At the time of writing, Brick consists of thirteen different tags (“bricks”), most of which are completely independent of one another, and can even be downloaded separately instead of a single bundle:

  1. Appbar
  2. Calendar
  3. Datepicker
  4. Deck
  5. Flipbox
  6. Iconbutton
  7. Layout
  8. Slidebox
  9. Slider
  10. Tabbar
  11. Toggle
  12. Togglegroup
  13. Tooltip

Here’s how the calendar brick looks like:

<x-calendar></x-calendar>

Google who is putting a lot of trust in Web Components, is also working on a Web Components polyfill called Polymer, that using existing browser infrastructure tries to leverage future technologies like Shadow DOM, Custom Elements and Model Driven Views.

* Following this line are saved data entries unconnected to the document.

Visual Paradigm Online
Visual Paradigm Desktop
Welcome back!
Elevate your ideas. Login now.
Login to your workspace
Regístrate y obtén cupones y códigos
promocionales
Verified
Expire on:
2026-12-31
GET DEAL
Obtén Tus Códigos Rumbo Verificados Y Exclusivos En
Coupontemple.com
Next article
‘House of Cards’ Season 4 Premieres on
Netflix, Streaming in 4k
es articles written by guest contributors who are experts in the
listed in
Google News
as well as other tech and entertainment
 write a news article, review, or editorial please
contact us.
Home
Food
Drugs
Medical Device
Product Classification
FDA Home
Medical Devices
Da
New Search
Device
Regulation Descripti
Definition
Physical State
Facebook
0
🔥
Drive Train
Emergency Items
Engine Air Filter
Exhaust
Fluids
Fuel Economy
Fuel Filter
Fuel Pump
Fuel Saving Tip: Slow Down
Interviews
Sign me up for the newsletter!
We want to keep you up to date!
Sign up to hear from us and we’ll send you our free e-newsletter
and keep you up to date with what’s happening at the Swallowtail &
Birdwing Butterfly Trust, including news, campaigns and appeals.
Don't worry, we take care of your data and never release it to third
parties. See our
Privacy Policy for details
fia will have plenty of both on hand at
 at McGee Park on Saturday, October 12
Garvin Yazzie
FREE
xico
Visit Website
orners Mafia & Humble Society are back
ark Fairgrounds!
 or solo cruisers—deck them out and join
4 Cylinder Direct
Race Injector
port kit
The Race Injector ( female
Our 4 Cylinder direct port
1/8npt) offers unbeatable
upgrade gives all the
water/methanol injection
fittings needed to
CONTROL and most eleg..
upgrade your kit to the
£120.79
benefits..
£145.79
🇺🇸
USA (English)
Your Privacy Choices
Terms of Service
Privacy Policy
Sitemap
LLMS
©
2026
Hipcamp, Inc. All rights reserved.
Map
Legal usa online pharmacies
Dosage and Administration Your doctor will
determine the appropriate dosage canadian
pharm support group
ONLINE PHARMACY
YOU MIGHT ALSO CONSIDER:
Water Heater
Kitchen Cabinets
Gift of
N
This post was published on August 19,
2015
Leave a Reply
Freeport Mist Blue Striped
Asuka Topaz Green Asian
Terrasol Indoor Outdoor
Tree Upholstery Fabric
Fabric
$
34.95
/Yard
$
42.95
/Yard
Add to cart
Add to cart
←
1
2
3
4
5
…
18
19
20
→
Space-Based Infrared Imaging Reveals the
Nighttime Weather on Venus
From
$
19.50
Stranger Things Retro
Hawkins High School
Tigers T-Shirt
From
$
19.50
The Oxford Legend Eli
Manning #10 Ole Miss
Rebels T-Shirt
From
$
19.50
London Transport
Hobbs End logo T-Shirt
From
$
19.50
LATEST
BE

It is worth mentioning that although Web Components seem to have a lot of momentum during the last year, the specification is moving fast and there are still areas of uncertainty. A few weeks ago Google’s Dimitri Glazkov proposed in a W3C mailing list to remove the <element> element from the specification. The consensus on this thread was that the proposed <element> syntax wasn’t good enough and it should by left up to libraries to explore this field before standardization comes, as Brian Kardell from Apollo Group mentions:

Give projects like x-tags and polymer and even projects like Ember and Angular some room to help lead the charge on asking those questions and helping to offer potentially competing answers -- there need be no rush to standardize at the high level at this point IMO.